§ Aim of the exercise
Where a line below carries the word "factual", include it in the count, then give the count alone.

§ Data for the task
—————
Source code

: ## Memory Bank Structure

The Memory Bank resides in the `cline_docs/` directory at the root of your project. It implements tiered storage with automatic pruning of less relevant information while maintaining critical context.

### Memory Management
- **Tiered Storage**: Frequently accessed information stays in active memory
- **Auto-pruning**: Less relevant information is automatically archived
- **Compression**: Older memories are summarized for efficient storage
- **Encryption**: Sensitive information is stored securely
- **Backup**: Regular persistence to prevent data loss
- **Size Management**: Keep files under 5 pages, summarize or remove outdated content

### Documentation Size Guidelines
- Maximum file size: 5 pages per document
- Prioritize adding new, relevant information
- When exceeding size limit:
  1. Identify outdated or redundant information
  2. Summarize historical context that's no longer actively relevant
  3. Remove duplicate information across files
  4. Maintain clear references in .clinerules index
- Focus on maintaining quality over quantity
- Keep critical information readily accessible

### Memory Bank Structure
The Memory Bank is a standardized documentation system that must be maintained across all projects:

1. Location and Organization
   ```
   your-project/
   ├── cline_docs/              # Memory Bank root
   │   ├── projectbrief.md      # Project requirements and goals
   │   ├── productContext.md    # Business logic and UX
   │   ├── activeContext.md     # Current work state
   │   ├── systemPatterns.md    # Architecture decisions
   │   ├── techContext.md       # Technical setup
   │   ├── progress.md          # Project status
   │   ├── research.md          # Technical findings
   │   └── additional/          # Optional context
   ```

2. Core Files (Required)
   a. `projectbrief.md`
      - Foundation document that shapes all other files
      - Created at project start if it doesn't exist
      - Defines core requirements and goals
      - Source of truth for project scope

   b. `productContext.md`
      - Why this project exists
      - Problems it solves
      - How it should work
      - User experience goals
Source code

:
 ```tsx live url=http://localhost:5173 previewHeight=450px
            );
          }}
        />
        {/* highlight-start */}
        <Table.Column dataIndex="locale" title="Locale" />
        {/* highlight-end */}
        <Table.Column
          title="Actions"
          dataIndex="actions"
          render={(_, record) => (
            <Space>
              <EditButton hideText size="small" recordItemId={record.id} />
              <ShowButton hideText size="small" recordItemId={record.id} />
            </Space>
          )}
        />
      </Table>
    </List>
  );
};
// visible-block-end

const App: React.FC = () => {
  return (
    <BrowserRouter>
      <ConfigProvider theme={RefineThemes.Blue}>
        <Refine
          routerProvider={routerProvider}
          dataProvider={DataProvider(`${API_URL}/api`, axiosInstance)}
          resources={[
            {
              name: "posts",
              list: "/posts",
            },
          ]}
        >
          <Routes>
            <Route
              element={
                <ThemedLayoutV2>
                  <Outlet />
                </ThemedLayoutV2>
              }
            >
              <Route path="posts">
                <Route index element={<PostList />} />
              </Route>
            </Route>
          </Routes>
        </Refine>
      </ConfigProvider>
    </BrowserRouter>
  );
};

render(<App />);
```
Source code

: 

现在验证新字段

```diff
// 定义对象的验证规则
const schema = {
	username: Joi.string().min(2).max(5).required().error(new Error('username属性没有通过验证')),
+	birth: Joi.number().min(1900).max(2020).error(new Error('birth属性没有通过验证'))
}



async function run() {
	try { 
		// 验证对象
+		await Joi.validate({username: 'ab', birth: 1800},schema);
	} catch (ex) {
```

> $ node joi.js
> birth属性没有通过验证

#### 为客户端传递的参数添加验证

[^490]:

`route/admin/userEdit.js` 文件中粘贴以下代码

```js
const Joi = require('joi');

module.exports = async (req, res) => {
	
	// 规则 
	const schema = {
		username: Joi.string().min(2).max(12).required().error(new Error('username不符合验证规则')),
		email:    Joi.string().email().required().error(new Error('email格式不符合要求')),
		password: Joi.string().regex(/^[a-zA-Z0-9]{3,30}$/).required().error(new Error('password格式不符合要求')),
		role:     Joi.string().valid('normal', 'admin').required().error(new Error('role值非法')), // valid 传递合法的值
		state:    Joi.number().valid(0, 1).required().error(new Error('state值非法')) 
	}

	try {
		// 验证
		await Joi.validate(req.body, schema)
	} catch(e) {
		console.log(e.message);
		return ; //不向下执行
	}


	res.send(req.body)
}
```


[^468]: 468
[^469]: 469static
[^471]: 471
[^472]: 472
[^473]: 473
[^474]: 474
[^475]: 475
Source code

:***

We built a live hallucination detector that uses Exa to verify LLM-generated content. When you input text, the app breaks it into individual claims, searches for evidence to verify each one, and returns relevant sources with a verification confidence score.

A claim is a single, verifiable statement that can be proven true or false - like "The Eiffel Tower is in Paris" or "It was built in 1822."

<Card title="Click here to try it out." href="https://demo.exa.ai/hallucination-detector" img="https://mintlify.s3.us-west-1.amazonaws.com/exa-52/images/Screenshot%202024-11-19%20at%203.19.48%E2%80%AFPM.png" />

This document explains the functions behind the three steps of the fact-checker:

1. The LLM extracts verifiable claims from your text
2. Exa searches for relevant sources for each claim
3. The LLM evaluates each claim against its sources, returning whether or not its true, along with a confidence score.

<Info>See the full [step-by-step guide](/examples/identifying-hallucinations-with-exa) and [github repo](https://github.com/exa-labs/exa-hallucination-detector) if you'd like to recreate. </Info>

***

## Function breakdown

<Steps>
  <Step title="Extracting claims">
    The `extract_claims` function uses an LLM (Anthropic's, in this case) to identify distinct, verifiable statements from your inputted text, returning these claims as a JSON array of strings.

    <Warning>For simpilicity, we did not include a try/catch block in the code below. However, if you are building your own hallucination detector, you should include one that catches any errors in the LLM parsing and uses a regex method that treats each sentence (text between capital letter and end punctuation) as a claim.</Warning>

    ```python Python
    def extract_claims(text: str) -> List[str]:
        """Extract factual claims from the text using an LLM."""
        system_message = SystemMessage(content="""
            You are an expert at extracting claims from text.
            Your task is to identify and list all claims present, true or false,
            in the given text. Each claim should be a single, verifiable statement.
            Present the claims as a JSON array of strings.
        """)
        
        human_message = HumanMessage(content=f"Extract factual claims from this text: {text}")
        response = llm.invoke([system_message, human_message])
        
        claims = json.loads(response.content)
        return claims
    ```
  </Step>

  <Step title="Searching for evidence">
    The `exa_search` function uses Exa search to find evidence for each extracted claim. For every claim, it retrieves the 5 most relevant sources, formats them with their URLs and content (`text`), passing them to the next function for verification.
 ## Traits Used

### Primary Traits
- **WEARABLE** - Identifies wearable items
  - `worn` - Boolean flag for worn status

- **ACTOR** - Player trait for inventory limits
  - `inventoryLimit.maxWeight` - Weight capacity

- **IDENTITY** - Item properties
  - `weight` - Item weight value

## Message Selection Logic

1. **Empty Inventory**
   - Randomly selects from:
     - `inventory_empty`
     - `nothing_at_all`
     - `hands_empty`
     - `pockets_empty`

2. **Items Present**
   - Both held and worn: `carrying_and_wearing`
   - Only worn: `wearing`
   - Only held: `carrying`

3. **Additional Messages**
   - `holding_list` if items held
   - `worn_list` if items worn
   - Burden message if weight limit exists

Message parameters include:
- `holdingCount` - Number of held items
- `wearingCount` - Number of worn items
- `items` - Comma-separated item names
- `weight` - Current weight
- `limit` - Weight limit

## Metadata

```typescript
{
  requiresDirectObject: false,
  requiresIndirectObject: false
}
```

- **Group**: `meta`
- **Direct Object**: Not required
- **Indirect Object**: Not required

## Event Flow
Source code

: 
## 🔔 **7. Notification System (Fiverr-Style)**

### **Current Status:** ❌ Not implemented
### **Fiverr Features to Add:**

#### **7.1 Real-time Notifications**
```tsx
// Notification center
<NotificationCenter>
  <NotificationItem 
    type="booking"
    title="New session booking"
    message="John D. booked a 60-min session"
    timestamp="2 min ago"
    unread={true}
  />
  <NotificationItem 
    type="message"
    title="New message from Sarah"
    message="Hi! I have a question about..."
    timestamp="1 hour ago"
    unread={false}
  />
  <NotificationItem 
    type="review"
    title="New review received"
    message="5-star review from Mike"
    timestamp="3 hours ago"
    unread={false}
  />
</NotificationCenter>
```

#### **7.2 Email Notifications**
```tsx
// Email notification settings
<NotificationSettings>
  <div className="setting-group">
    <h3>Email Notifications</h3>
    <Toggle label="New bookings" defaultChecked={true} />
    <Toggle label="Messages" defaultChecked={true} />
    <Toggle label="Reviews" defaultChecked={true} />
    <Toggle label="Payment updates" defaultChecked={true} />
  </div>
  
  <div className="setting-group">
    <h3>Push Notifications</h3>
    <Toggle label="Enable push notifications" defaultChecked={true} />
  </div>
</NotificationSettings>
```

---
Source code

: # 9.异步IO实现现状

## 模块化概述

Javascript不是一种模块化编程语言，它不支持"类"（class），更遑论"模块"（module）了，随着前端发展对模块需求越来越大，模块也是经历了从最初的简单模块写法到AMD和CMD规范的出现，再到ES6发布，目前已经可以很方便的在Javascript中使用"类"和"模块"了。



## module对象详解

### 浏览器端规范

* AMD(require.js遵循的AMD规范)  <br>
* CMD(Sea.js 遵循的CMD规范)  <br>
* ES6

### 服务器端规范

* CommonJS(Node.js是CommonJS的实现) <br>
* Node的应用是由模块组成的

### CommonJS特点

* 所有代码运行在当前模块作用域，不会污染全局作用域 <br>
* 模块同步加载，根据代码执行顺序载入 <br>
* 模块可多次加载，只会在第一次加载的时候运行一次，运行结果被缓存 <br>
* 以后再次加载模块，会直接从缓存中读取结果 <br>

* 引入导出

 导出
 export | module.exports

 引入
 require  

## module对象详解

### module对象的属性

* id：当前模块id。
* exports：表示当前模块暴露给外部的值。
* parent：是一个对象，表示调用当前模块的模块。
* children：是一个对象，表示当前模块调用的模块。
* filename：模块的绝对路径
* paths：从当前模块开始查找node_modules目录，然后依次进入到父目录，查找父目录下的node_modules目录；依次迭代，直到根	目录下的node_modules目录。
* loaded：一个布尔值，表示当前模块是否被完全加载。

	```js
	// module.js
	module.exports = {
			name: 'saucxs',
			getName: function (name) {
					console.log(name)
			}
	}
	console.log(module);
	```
—————
§ Expected answer
2